Four to six times more strains of the deadly Ebola virus exist in the current outbreak than in previous outbreaks, according to new disease maps from the World Health Organization (WHO).
The maps detail developments in the outbreak, which has infected 5,000 people, with most cases occurring in the Western African nations of Guinea, Liberia and Sierra Leone.
The current outbreak is the largest since the virus began in West Africa.
“We have a very high, very unusual number of spike mutations in this outbreak,” said Dr. Mario Raviglione, director of the WHO’s Global Health Information System (GHIS), which focuses on global health statistics.
According to the GHIS 2015 Death and Disease Atlas, the virus has resulted in a total of 4,311 cases, including 2,358 deaths. The statistics from the map indicate more than four times more Ebola cases than occurred in the initial Ebola outbreak in 2000, which led to 774 infections and 329 deaths. The WHO issued a global alert and emergency earlier this year.

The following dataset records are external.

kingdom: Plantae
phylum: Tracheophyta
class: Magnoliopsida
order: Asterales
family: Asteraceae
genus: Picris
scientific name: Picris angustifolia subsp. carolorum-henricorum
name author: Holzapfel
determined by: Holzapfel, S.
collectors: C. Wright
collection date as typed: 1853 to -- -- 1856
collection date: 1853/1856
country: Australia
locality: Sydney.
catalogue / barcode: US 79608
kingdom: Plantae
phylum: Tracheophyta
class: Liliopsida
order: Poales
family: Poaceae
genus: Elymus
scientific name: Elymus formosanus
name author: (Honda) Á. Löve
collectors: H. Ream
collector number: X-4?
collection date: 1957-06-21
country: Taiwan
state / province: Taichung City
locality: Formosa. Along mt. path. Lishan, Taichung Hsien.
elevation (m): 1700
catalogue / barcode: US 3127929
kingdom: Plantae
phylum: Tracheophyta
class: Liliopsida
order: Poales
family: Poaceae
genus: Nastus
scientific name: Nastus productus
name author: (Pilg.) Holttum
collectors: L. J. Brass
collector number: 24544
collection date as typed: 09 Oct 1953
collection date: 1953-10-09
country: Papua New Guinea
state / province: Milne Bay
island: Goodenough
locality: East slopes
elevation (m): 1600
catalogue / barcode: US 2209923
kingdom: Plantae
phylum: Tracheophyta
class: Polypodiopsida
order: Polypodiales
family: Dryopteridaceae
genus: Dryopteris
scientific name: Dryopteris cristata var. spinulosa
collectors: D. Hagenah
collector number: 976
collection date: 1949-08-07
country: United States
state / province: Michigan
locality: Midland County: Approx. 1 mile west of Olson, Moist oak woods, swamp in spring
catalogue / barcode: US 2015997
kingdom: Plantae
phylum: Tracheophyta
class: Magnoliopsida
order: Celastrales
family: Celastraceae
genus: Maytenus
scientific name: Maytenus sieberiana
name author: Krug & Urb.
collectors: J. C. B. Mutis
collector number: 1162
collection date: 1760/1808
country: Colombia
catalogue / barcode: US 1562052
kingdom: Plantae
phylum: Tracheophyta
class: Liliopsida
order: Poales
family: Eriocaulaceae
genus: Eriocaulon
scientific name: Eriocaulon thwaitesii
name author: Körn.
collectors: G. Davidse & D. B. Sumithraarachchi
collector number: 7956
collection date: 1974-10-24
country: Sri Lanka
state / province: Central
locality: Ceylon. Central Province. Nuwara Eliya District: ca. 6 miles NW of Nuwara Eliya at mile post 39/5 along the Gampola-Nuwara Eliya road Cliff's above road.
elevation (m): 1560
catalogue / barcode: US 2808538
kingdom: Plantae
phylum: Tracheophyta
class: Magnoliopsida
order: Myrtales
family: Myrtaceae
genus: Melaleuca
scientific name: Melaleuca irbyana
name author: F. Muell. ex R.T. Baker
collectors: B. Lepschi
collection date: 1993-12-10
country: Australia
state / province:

The map is an attempt to provide health care providers and risk managers with a comprehensive view of global Ebola levels and disease distribution, particularly as they relate to daily high-risk points, in a bid to speed up response.
Raviglione said high spikes in the number of virus samples collected during epidemics may signal that the virus is mutating quickly, in which case it is possible that it could develop into a super-contagious, “deadlyness sickness,” ravaging many different populations.
“The world is really racing against time,” Raviglione said.
The map includes diagnostic outcomes for the past 20 years and continues to show an increase in different African countries, Raviglione said. He noted that the map highlights the countries where response efforts have been most effective, especially in Guinea, where many infected people have received post-exposure prophylaxis, also known as the Zaire strain.
On Monday, the WHO told The Associated Press that emergency staff had begun planning to deploy 10 to 20 experts, who would cover conditions from experimental treatments to side effects, to Liberia, Guinea and Sierra Leone. It’s also developing a rapid response team for remote areas of the three West African countries.